For that little while our life was poured out into the babe in countless ways. The new life and vigour that quickly came to him was really our life given to him. He drew out the tenderest love, and proved to be a worthy subject for the best powers of observation and study we could rally. And without doubt he brought to us unwittingly a new keenness of observation and of thinking.

Daily he made us feel that the babe is worthy of the best brain power of the best equipped and trained man and woman. What finesse and diplomacy and patience and tireless giving out of strength he did take! We gave much and we felt the giving, too. But we received far more than we gave. We felt that, too, blessedly felt it, and have been feeling it ever since.
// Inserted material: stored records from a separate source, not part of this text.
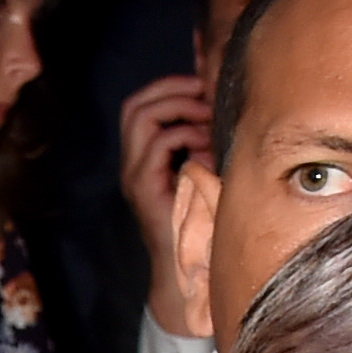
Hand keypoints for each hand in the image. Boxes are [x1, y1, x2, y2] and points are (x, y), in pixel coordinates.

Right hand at [119, 71, 215, 337]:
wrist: (185, 266)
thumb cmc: (201, 219)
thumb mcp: (203, 169)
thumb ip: (202, 140)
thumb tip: (219, 104)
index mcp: (142, 157)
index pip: (138, 106)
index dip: (166, 87)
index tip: (200, 86)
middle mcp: (132, 164)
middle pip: (133, 105)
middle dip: (171, 89)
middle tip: (203, 92)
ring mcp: (135, 175)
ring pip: (141, 118)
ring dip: (179, 109)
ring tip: (206, 117)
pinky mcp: (145, 187)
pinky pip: (159, 144)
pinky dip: (185, 135)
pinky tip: (207, 146)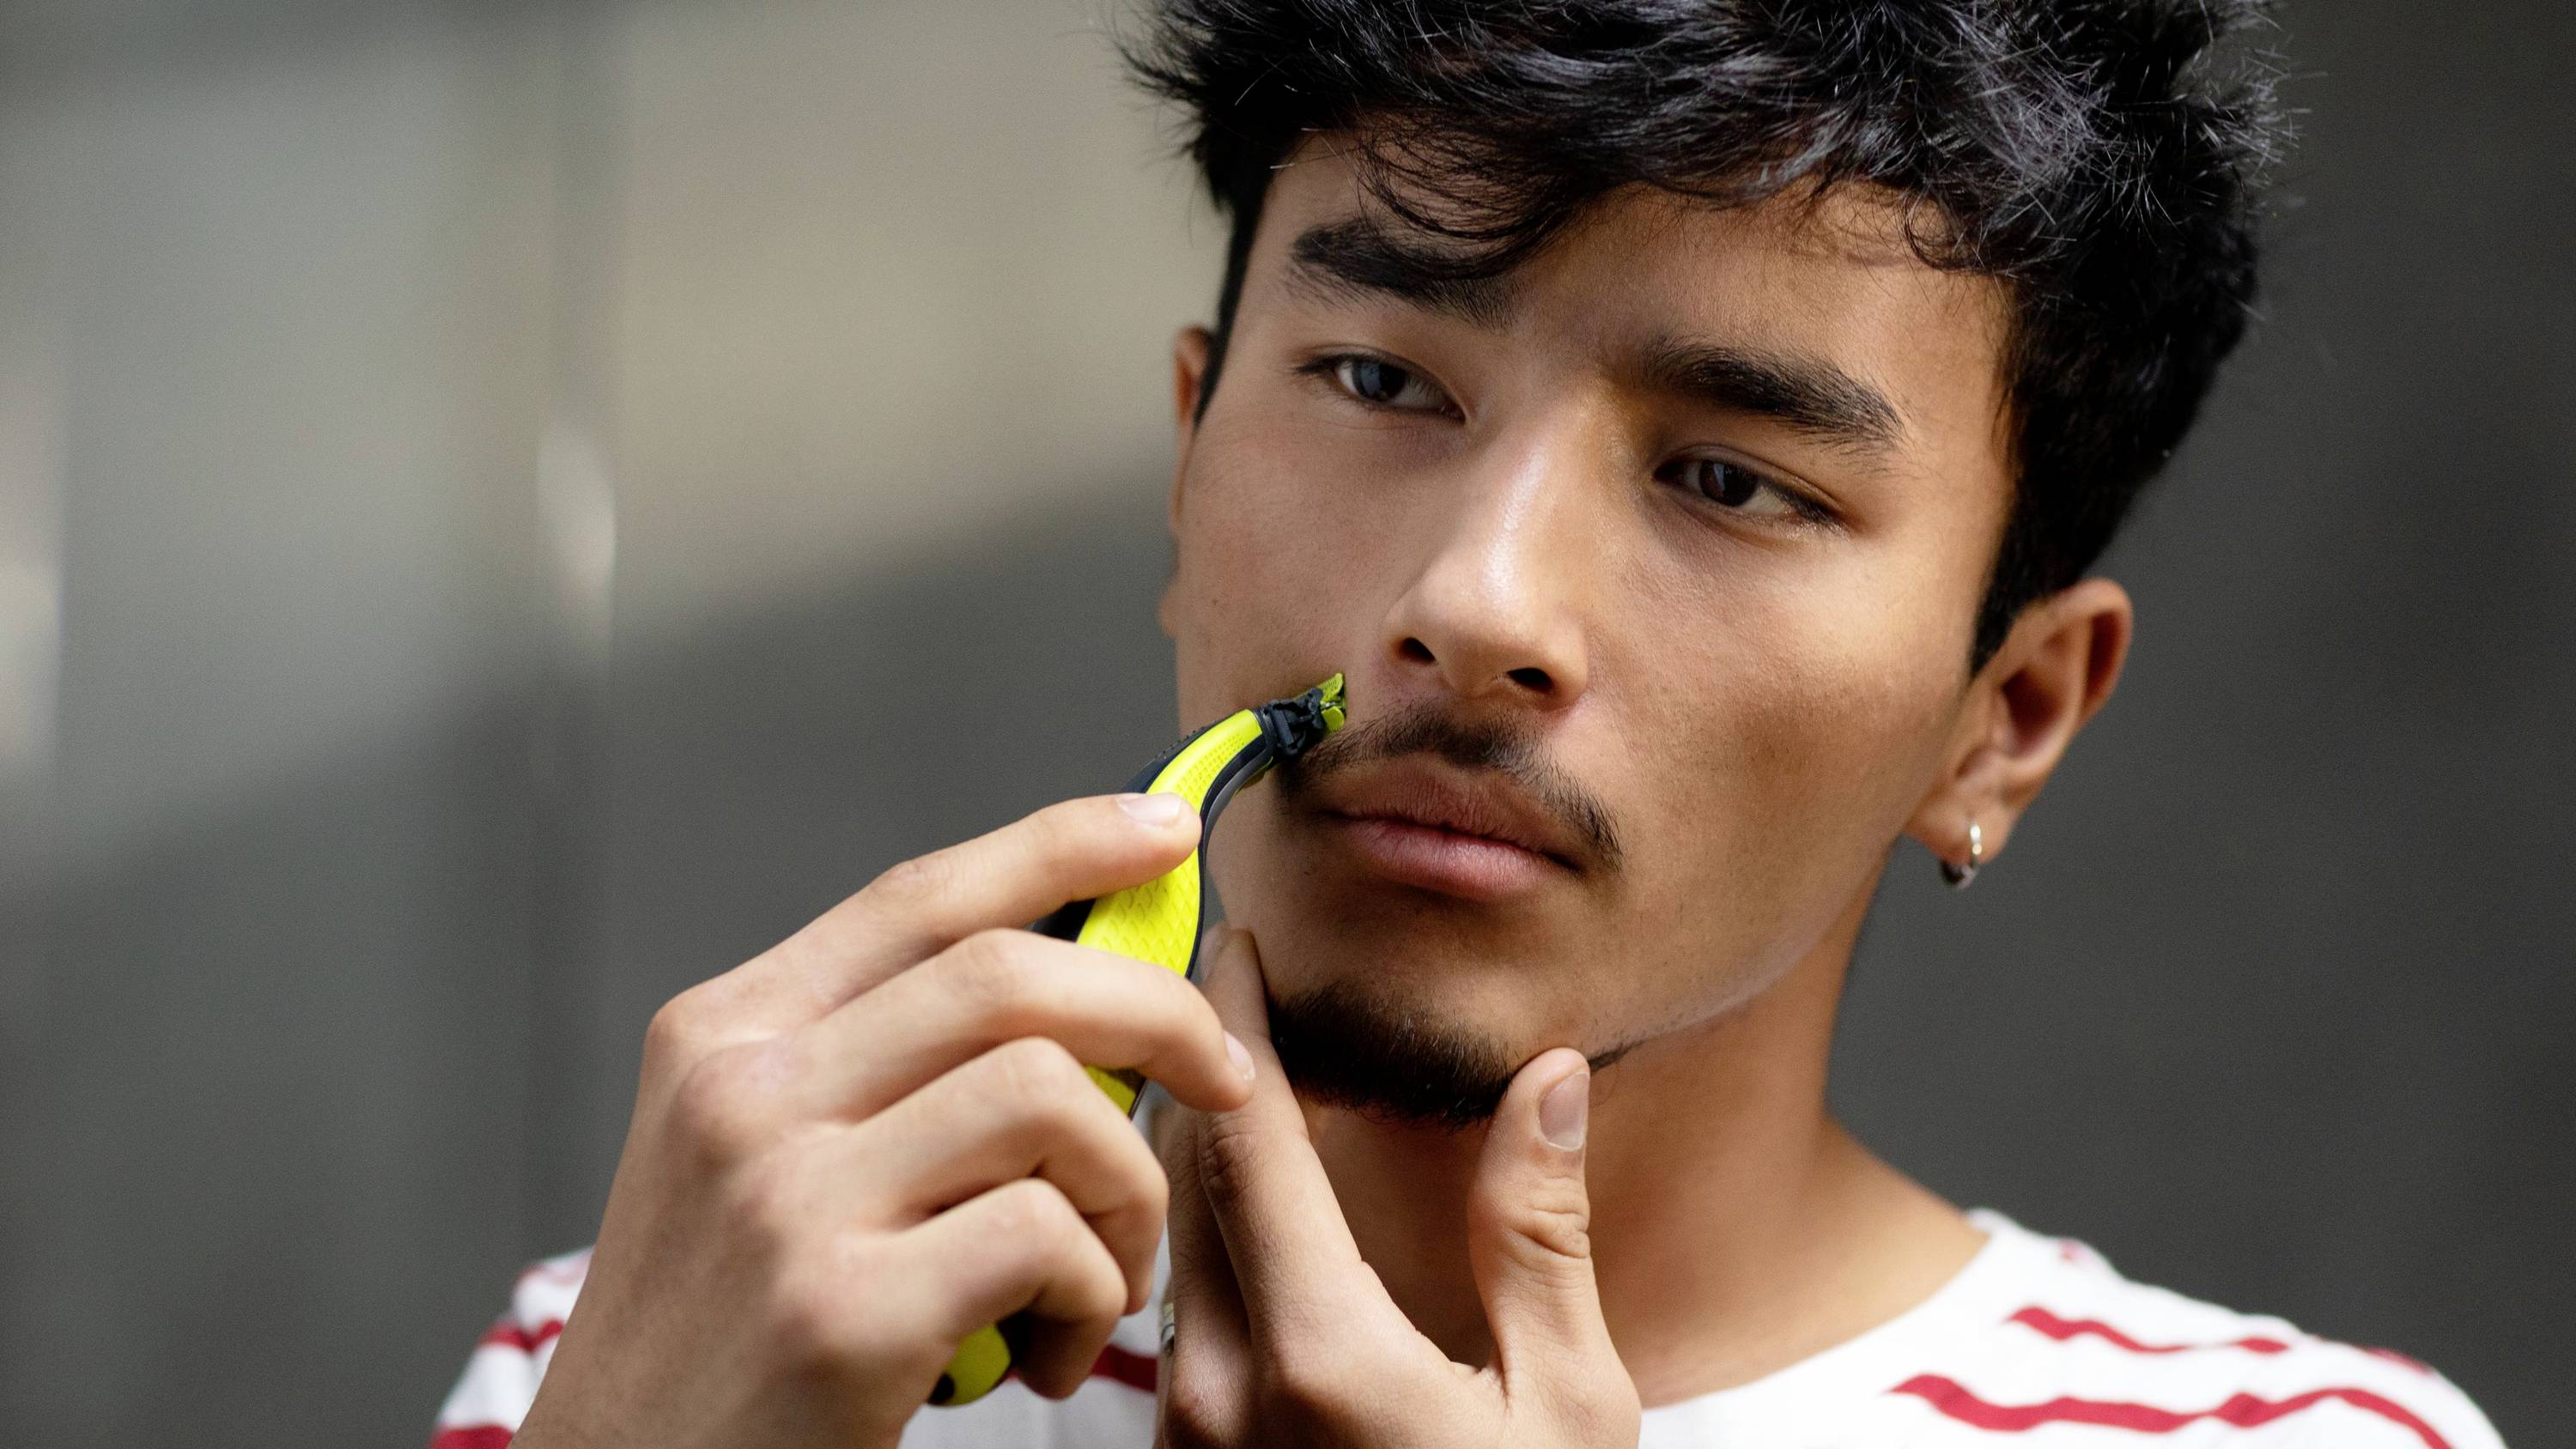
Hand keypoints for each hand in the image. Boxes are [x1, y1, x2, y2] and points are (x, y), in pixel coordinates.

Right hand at [512, 793, 1256, 1448]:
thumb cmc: (721, 1340)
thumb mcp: (754, 1162)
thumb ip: (880, 1067)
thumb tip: (1076, 987)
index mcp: (725, 1036)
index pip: (921, 898)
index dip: (1061, 845)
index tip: (1166, 836)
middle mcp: (744, 1094)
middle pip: (1008, 973)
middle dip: (1156, 1012)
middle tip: (1222, 1078)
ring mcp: (785, 1198)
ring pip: (1047, 1097)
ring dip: (1129, 1190)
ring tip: (1105, 1276)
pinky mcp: (839, 1311)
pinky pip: (1045, 1236)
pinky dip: (1092, 1292)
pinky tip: (1051, 1349)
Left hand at [1155, 928, 1641, 1447]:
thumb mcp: (1570, 1406)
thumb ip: (1541, 1240)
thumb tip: (1551, 1078)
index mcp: (1323, 1357)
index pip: (1246, 1143)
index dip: (1237, 1027)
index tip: (1242, 945)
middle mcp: (1222, 1391)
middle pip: (1188, 1179)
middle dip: (1214, 1070)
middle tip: (1248, 990)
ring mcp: (1191, 1437)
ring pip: (1171, 1243)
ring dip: (1206, 1151)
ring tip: (1250, 1079)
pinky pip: (1172, 1311)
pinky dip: (1204, 1231)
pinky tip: (1255, 1203)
Every mother, who is a mother in heart as well as in name, knows the old story. And every father should know a great deal of it, though he never knows quite as much as the mother. But the more he knows of it the better a father will he be, the stronger and manlier a man, the keener and more thoughtful and gentler in all his contacts. Every duty done, whether as business man, or citizen, or in social life, will bear the impress of the larger, finer man grown within him by such experience.